=== Texto dado ===
Etapa 10 Trekking circuito del Annapurna. Del High Camp a Muktinath pasando por el Thorong La Pass
Casi nadie hablaba durante el desayuno de aquella mañana. Tan solo el ruido de las cucharas y los tenedores contra el plato interrumpía el silencio que reinaba en el comedor a tan solo unos minutos de empezar la etapa más importante de trekking. Afuera todavía era de noche pero no debíamos tardar mucho en salir y empezar aunque todavía fuesen las 4:30 de la madrugada, pues quedaban horas hasta que llegásemos al Thorong La Pass, uno de los pasos de montaña más altos del mundo.
Media hora más tarde nos despedíamos del High Camp todo lo abrigados que pudimos. Gorro, braga, guantes, camiseta y medias térmicas y las dos chaquetas, todo lo que teníamos para hacer frente al frío que nos habían advertido que íbamos a pasar. Por delante de nosotros los más adelantados formaban ya una hilera humana iluminada por las linternas de sus frentes que desaparecía a lo lejos cuando llegaban y se escondían detrás de las montañas.

=== Registros proporcionados ===

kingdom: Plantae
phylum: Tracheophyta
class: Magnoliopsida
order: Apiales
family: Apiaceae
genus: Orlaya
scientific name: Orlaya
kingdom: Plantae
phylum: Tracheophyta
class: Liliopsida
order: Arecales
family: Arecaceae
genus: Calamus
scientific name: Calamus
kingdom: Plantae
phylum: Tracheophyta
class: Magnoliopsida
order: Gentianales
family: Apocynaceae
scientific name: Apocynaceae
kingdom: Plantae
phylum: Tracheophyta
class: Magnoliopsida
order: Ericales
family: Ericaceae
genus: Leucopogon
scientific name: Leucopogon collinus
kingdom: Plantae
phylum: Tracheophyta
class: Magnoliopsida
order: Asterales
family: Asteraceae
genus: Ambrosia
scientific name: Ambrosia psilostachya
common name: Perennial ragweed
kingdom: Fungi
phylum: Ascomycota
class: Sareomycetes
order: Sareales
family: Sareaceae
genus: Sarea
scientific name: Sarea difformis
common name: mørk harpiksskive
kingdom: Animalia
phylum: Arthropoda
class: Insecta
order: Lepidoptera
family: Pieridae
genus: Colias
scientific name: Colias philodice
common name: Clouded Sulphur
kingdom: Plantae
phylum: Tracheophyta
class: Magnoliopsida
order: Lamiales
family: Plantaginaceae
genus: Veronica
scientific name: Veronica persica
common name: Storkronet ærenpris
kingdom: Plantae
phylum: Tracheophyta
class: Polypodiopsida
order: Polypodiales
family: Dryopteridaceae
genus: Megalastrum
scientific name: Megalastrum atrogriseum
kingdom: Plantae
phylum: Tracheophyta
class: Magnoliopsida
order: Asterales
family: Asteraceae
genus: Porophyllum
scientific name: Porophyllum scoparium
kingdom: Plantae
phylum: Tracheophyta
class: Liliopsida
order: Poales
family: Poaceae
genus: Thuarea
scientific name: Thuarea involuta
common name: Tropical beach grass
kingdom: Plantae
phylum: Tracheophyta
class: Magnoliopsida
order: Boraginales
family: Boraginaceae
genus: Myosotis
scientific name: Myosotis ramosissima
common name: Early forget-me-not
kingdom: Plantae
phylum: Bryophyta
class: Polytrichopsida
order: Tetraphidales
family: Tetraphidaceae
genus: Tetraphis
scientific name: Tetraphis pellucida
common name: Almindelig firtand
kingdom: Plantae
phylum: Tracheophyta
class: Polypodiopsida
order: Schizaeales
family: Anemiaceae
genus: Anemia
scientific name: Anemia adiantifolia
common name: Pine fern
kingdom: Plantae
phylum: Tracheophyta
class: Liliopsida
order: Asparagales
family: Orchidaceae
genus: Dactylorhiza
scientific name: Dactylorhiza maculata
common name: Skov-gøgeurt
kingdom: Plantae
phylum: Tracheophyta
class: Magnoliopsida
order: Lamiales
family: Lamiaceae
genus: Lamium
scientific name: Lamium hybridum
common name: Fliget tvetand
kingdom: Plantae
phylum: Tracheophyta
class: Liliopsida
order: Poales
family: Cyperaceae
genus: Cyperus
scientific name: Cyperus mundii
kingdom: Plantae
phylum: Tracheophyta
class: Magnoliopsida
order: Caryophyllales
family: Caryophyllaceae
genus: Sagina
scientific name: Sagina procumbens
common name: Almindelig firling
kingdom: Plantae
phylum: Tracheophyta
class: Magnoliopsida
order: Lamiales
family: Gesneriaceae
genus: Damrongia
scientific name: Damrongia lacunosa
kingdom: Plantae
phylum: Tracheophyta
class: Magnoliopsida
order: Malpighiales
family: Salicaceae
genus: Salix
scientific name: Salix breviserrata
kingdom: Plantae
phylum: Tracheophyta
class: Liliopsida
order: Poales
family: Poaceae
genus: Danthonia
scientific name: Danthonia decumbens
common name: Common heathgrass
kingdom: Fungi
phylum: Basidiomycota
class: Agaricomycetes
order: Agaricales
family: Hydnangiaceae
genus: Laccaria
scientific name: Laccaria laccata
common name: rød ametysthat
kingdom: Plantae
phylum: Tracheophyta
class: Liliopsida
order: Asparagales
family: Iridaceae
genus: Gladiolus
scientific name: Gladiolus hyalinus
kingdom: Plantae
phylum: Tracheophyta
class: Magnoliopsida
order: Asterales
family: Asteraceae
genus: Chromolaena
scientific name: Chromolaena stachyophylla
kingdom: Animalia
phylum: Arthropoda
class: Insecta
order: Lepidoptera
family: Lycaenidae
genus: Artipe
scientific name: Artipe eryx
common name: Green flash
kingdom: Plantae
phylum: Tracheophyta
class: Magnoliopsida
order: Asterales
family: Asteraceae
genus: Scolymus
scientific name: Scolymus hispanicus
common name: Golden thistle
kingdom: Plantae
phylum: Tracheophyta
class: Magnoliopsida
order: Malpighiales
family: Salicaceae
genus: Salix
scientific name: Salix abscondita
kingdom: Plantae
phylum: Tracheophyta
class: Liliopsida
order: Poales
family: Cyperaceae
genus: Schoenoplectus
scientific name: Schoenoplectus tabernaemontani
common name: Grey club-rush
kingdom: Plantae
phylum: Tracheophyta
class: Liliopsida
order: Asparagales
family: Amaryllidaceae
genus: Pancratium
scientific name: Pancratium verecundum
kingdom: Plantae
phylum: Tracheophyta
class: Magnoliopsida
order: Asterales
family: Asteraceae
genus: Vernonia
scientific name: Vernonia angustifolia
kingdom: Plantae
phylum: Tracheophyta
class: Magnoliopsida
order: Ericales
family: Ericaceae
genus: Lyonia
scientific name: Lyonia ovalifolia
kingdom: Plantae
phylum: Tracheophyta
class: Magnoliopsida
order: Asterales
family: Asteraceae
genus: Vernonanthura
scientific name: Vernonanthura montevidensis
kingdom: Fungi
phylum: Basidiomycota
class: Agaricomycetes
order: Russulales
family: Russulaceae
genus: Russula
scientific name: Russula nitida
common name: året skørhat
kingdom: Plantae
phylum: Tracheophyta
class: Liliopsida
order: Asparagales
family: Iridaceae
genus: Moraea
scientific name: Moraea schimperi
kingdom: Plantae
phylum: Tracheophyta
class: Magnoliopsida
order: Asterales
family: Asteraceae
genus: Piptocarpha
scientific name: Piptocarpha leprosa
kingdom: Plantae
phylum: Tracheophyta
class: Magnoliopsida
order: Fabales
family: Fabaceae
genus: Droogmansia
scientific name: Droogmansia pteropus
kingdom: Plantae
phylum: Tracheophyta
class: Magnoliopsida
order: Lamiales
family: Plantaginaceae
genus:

=== Tareas a realizar ===
1. Reproduce del relato de la subida al Thorong La Pass el fragmento entre "Media hora más" y "de las montañas.", ambos incluidos.
2. Reescribe solo las líneas de los registros que van desde la que contiene "genus: Artipe" hasta el final de los registros, ambos extremos incluidos. Cambia "phylum" por "division" y deja todo lo demás igual.

=== Conjunto de respuestas ===
1.
Media hora más tarde nos despedíamos del High Camp todo lo abrigados que pudimos. Gorro, braga, guantes, camiseta y medias térmicas y las dos chaquetas, todo lo que teníamos para hacer frente al frío que nos habían advertido que íbamos a pasar. Por delante de nosotros los más adelantados formaban ya una hilera humana iluminada por las linternas de sus frentes que desaparecía a lo lejos cuando llegaban y se escondían detrás de las montañas.

2.
genus: Artipe
scientific name: Artipe eryx
common name: Green flash
kingdom: Plantae
division: Tracheophyta
class: Magnoliopsida
order: Asterales
family: Asteraceae
genus: Scolymus
scientific name: Scolymus hispanicus
common name: Golden thistle
kingdom: Plantae
division: Tracheophyta
class: Magnoliopsida
order: Malpighiales
family: Salicaceae
genus: Salix
scientific name: Salix abscondita
kingdom: Plantae
division: Tracheophyta
class: Liliopsida
order: Poales
family: Cyperaceae
genus: Schoenoplectus
scientific name: Schoenoplectus tabernaemontani
common name: Grey club-rush
kingdom: Plantae
division: Tracheophyta
class: Liliopsida
order: Asparagales
family: Amaryllidaceae
genus: Pancratium
scientific name: Pancratium verecundum
kingdom: Plantae
division: Tracheophyta
class: Magnoliopsida
order: Asterales
family: Asteraceae
genus: Vernonia
scientific name: Vernonia angustifolia
kingdom: Plantae
division: Tracheophyta
class: Magnoliopsida
order: Ericales
family: Ericaceae
genus: Lyonia
scientific name: Lyonia ovalifolia
kingdom: Plantae
division: Tracheophyta
class: Magnoliopsida
order: Asterales
family: Asteraceae
genus: Vernonanthura
scientific name: Vernonanthura montevidensis
kingdom: Fungi
division: Basidiomycota
class: Agaricomycetes
order: Russulales
family: Russulaceae
genus: Russula
scientific name: Russula nitida
common name: året skørhat
kingdom: Plantae
division: Tracheophyta
class: Liliopsida
order: Asparagales
family: Iridaceae
genus: Moraea
scientific name: Moraea schimperi
kingdom: Plantae
division: Tracheophyta
class: Magnoliopsida
order: Asterales
family: Asteraceae
genus: Piptocarpha
scientific name: Piptocarpha leprosa
kingdom: Plantae
division: Tracheophyta
class: Magnoliopsida
order: Fabales
family: Fabaceae
genus: Droogmansia
scientific name: Droogmansia pteropus
kingdom: Plantae
division: Tracheophyta
class: Magnoliopsida
order: Lamiales
family: Plantaginaceae
genus:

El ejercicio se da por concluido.